Un evento per l’umanità
La città di Francesco al centro dell’attenzione mediatica. Le voci della gente: «In questi tempi difficili speriamo sia davvero un aiuto alla pace». Dal nostro inviato
Venticinque anni dopo Assisi non è cambiata: stesso cielo coperto di allora (ma senza quel gelido vento di tramontana). A cambiare è stato il mondo. Non c’è più il rischio di guerre nucleari e di scontro tra i due blocchi ideologicamente contrapposti, che motivarono l’intuizione di Giovanni Paolo II. Ma sono arrivati il terrorismo e nuove forme di violenza. Allora le religioni non possedevano una qualche influenza nei rapporti tra i popoli. Ora svolgono un ruolo prezioso nella ribalta internazionale.
Lo evidenzia il gran numero di mezzi corrazzati che le televisioni di tanta parte del mondo hanno portato qui per diffondere in tempo reale le immagini di uomini miti e le sequenze d’un incontro dai ritmi lenti, tutt’altro che televisivi. Santa Maria degli Angeli, questa mattina, e Assisi, nel pomeriggio, sono diventati il centro mondiale dell’attenzione mediatica perché sono tornate ad essere per un giorno il punto sul pianeta da cui sale la maggiore concentrazione di invocazioni e auspici a favore della pace.
Il centro della città attorno alla Basilica è transennato e presidiato dalle forze dell’ordine e dal personale dei servizi d’assistenza.

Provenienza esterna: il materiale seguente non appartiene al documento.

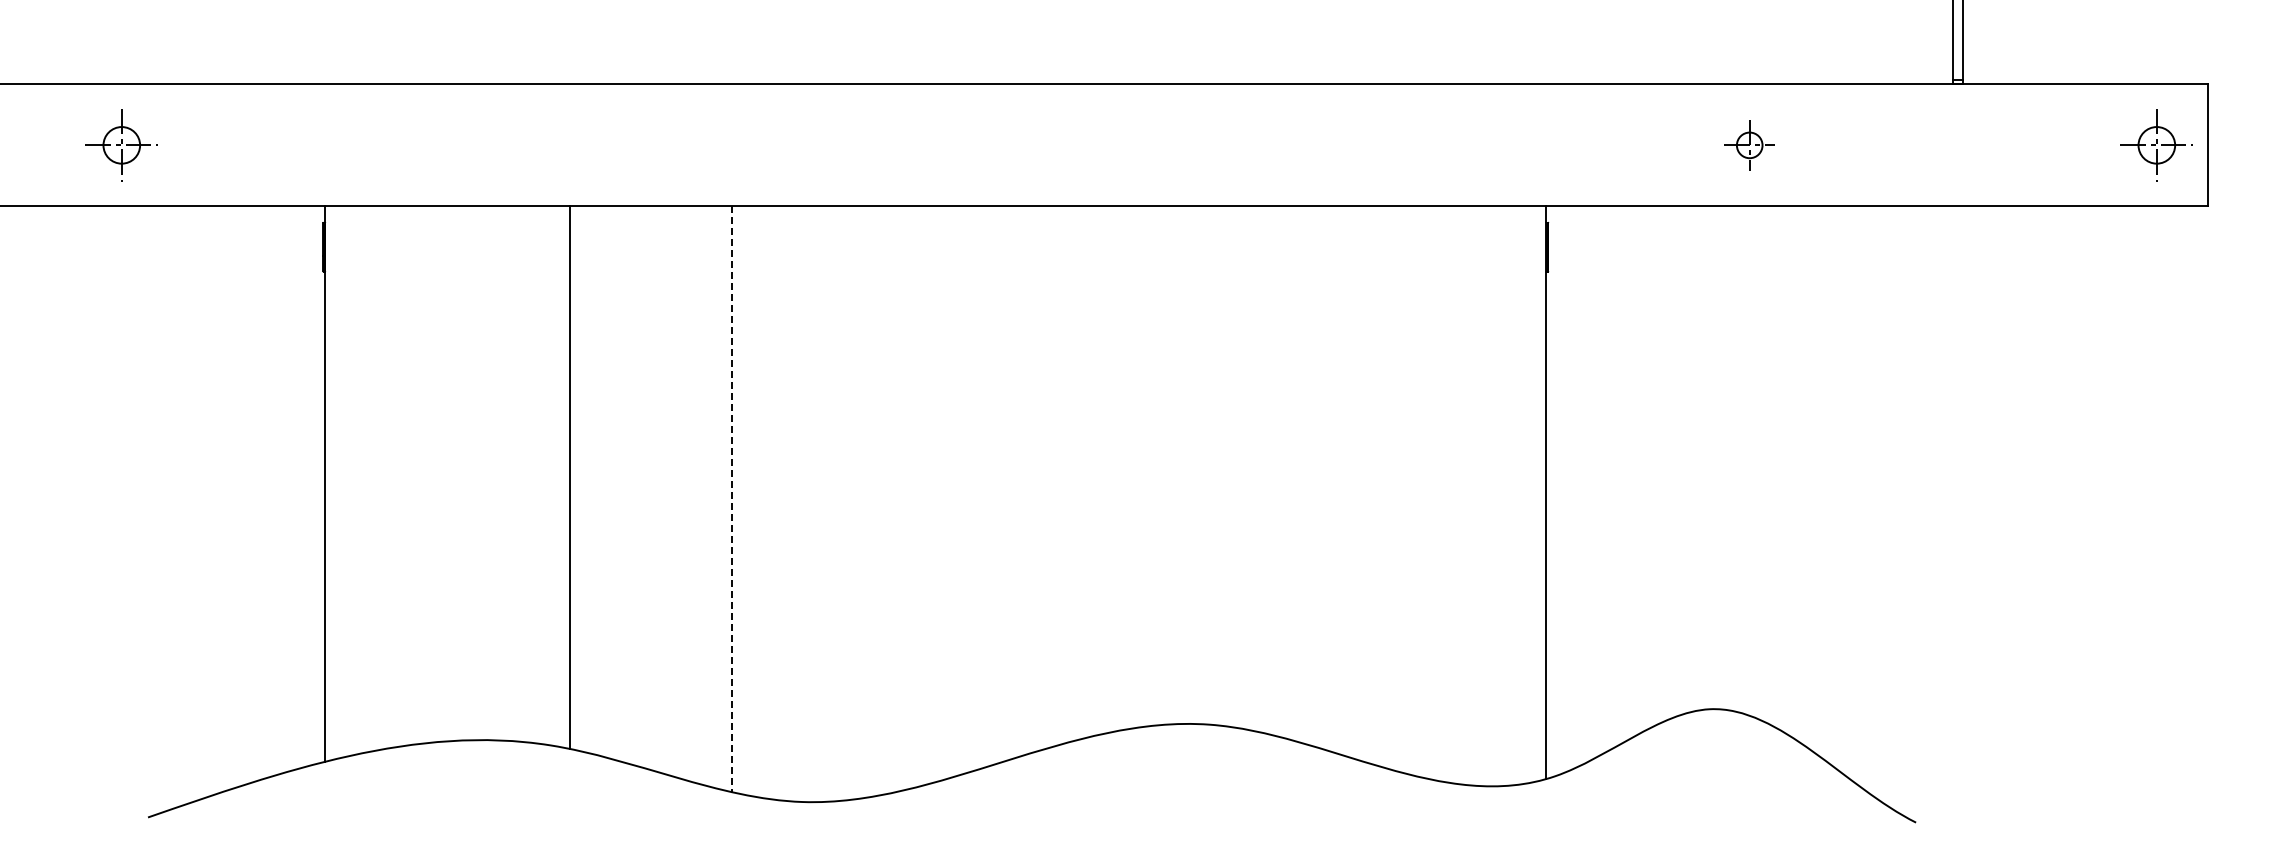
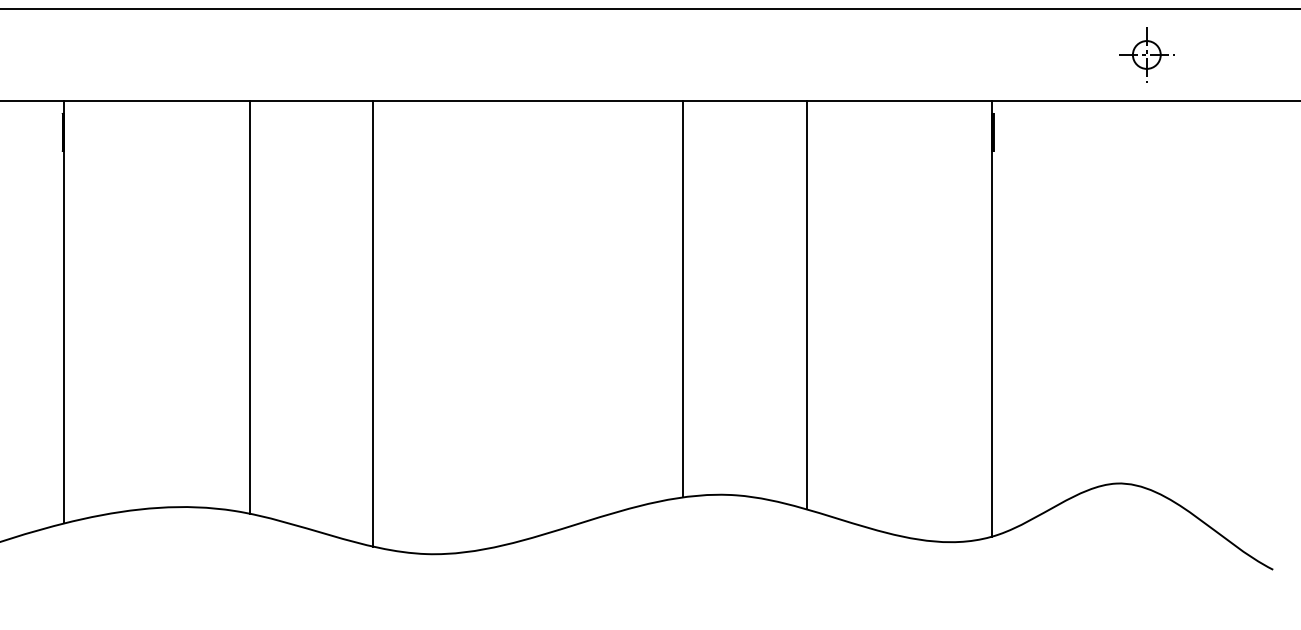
part: (1749, 145) -> (1146, 55), size x1.43
line: (1139, 466) -> (682, 299), added
line: (1302, 474) -> (806, 305), added
line: (732, 499) -> (373, 324), dashed -> solid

Senza pass si può arrivare solo nello spazio esterno al sagrato della chiesa di Santa Maria degli Angeli. «Venticinque anni fa non c’era questo dispositivo di sicurezza – raccontano i coniugi Menin, venuti da Latina allora come oggi –. Allora si poteva entrare in chiesa senza biglietti e senza controlli. Certo, il mondo è cambiato».
La signora Benilde, qui residente, allora, non aveva i capelli d’argento, ma la convinzione di non mancare è la stessa. «Possiede sempre un grande significato il fatto che si incontrino qui i rappresentanti delle religioni di tutto il mondo», ci chiarisce. «Sono sicura che non sarà solo una rievocazione. Mi aspetto che contribuisca ad un di più di pace vicina e lontana». D’improvviso sale l’entusiasmo della folla: sta giungendo la prima delle navette, quella che porta il papa. La signora allunga il passo e dispensa una confidenza: «Pregare non so se basti, ma è un aiuto».
A pregare o, per lo meno, a non mancare oggi è negli intenti di Emanuele, 17 anni, liceo linguistico a Roma. Non ama proprio il papa e lo precisa subito. Non questo papa ma tutti i papi. Eppure è venuto senza indugio, con chiare motivazioni. «È un evento importante per l’umanità e credo che la preghiera e la collaborazione tra le religioni possano fare molto in questi tempi difficili. Pazienza se la riunione l’ha convocata il papa».
Gli occhi che seguono la diretta sui due maxischermi esterni alla Basilica di Santa Maria degli Angeli sono anche a mandorla. Non pochi giapponesi sono presenti. Molti i pellegrini di lingua francese e numerosi i giovani presenti da varie parti del mondo. Pregano, parlano, cantano. Da varie scuole, accompagnati dagli insegnanti di religioni, sono oggi qui in gita.
«Certo che mi pongo la domanda su quanto possa incidere la preghiera nei confronti di una pace così spesso compromessa – confida Marina, quarto anno dell’istituto alberghiero di Chianciano Terme, Siena –. Ma è una questione di fede. Ci vuole fede nella preghiera. Con la fede, la preghiera di chiunque diventa uno strumento potente per realizzare la pace tra le persone e tra i popoli. Tutto dipende dalla nostra fede e dalla capacità di accogliere l’altro». Ecco lo spirito d’Assisi. Ecco il testimone raccolto ancora una volta dai giovani.